#### [Work task]
Write the listing out again word for word, leaving each picture behind.

#### [Source data]
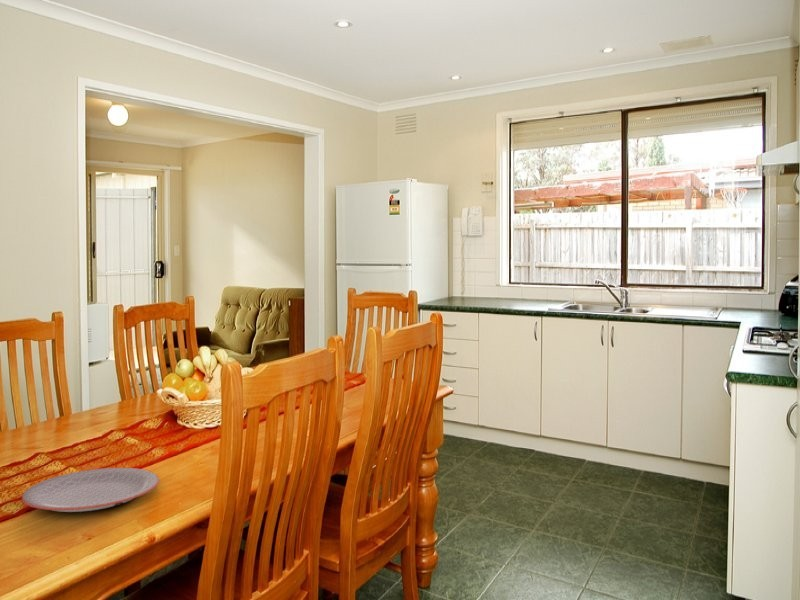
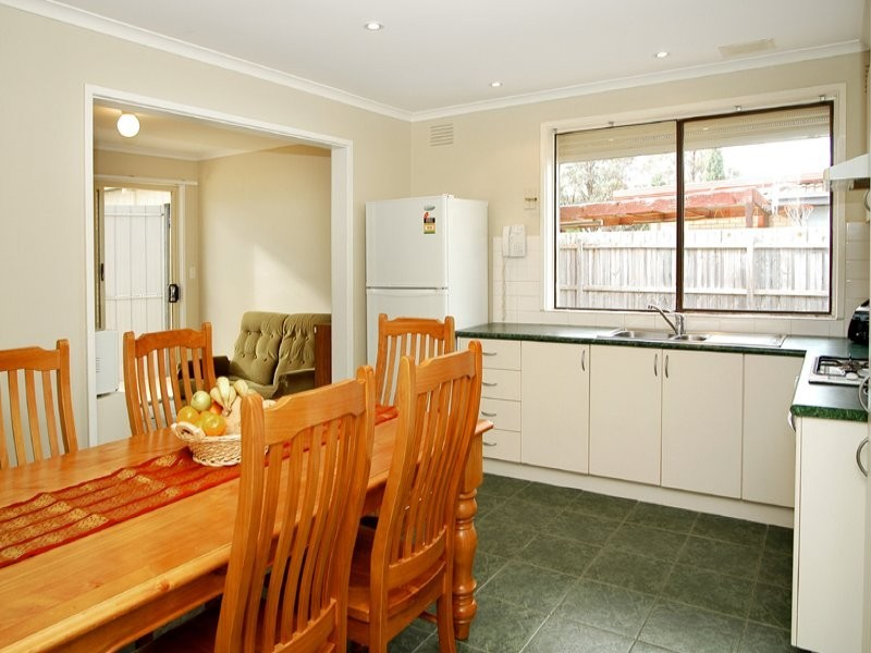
- plate [21,467,160,513]
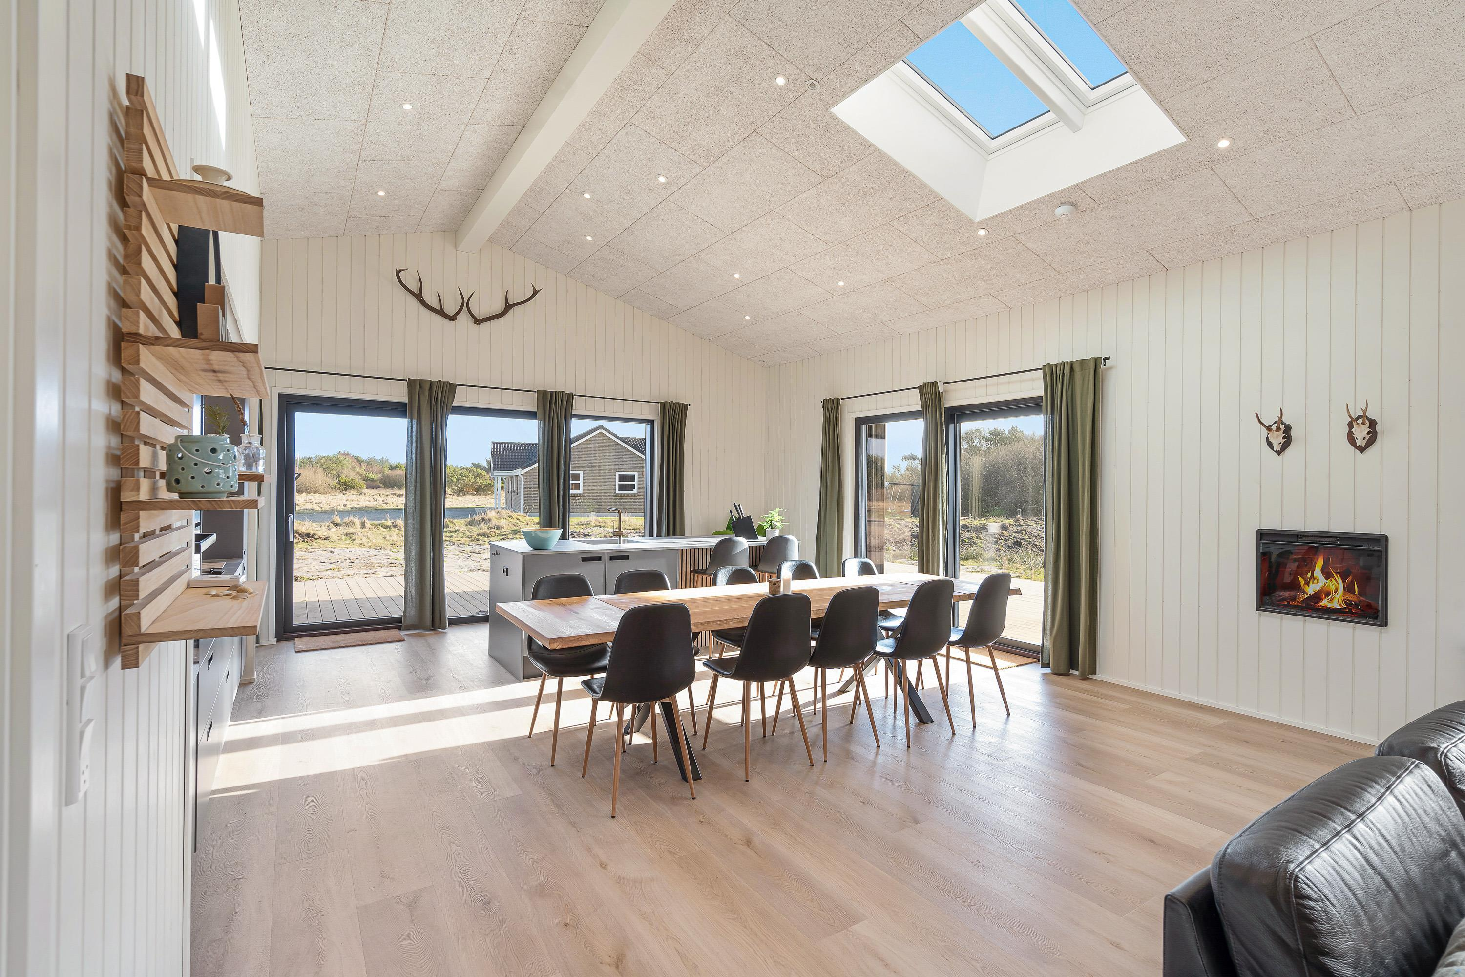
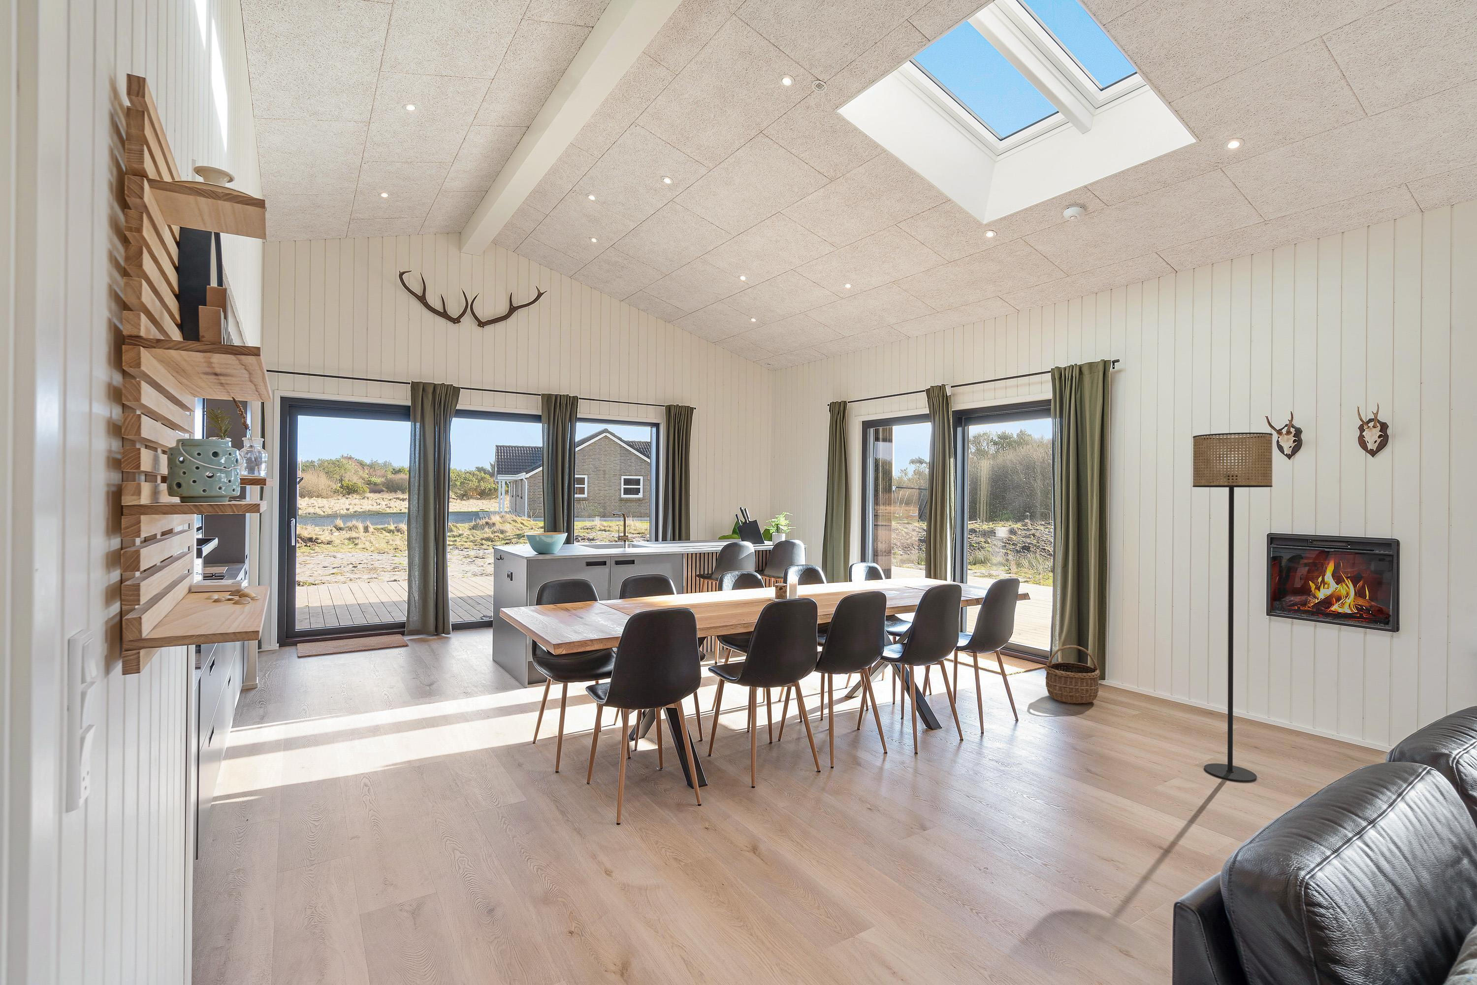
+ wicker basket [1044,645,1100,704]
+ floor lamp [1192,432,1274,782]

#### [Written reply]
- plate [21,467,160,513]
+ wicker basket [1044,645,1100,704]
+ floor lamp [1192,432,1274,782]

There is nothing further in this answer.